Is The Grass Really Greener On The Other Side?
March 2016 Insights
Most of you all know I have two teenage children, so as I am sure many of you can relate to, I am in constant competition with the allure of social media for their attention. Their cell phones and laptops seem to have become an appendage to their bodies, rarely other than when these items need to be recharged do I see them without them. Conversations about how many “likes” they received or how many followers they have, comes up often. Understandably, they know of no other world that existed before Facebook, Instagram, Twitter, Pinterest and the infamous #hashtag becoming an everyday household symbol. Social media is a way of life for them and now us and on some level I understand the value it provides, however, what I find unfortunate and a bit disturbing is how all these social media feeds breed what I refer to as “the grass is seemingly greener on the other side” syndrome.
Unfortunately, despite the benefits of today’s world being so “connected” to everyone and everything with the tip of our fingers, there seems to be a common tendency to fall prey to idealizing other’s realities in comparison to our own. Have you ever logged off social media feeling “less than” when you logged on? Well, if you answered yes, you’re not alone, social feeds offer us countless opportunities to glamorize small moments of times in people’s lives that doesn’t necessarily depict the reality of an entire life. While pretty pictures and fun loving posts can motivate us to want more for ourselves, too much time on social media feeds can also backfire, undermining our self-confidence as we compare ourselves-consciously or unconsciously-with unrealistic ideals.
I don’t want to be a downer, I too am suspect to the allure of Facebook from time to time and certainly from a business perspective can see what a great “free” marketing tool it can be as well as a fast, fun, accessible way to communicate with others.
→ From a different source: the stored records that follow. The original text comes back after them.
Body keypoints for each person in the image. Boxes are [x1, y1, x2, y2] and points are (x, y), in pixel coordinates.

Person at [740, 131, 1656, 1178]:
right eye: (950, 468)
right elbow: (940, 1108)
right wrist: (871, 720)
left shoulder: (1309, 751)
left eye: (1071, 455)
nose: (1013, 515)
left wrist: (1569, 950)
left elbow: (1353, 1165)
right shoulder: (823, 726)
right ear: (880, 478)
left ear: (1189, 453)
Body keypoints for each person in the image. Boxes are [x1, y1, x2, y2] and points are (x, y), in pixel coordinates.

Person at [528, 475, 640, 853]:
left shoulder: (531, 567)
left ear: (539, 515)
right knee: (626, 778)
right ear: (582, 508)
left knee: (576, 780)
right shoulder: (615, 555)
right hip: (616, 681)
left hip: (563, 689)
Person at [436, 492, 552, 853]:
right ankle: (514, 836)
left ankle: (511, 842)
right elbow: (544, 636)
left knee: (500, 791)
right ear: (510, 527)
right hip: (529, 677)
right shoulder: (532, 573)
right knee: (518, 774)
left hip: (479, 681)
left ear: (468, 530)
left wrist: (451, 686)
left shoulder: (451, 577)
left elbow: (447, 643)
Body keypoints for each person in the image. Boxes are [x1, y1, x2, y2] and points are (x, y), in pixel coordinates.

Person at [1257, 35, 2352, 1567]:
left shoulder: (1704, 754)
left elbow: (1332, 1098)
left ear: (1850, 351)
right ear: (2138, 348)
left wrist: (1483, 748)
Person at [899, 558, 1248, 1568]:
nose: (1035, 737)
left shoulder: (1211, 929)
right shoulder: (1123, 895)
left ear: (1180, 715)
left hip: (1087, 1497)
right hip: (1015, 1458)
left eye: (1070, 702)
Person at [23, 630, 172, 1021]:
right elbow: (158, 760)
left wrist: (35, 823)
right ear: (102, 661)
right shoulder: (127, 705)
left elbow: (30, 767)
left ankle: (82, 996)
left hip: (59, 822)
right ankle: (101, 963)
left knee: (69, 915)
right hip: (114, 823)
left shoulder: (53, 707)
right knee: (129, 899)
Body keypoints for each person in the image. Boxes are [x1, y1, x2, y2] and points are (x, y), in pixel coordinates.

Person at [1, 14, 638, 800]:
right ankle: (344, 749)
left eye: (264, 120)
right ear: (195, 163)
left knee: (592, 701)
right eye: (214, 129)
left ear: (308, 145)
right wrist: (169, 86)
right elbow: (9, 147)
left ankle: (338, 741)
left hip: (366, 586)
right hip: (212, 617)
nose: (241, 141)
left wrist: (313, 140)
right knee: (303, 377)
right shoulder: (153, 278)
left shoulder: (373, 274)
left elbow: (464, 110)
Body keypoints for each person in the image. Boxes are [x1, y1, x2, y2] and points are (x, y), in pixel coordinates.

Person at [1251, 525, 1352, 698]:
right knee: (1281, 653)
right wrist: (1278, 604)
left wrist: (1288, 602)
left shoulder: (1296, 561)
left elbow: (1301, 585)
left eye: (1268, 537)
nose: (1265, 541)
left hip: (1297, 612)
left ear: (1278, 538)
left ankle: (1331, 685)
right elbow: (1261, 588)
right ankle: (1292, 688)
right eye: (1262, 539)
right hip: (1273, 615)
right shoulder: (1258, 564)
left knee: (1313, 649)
However, all I am suggesting in this month’s post is to cultivate some healthy skepticism in order to keep a natural tendency to compare yourself to others at bay. In whatever way you choose to use social media, keep tabs on how those interactions may make you feel. Do you leave certain sites or streams feeling motivated and energized, or drained, anxious, and inadequate? Even when sites make you feel great, just know external sources of motivation or affirmation can be short lived. For long sustainable outcomes, it’s up to us to internally generate a sense of accomplishment and pride in our lives. And most importantly always remember…the grass isn’t necessarily greener on the other side!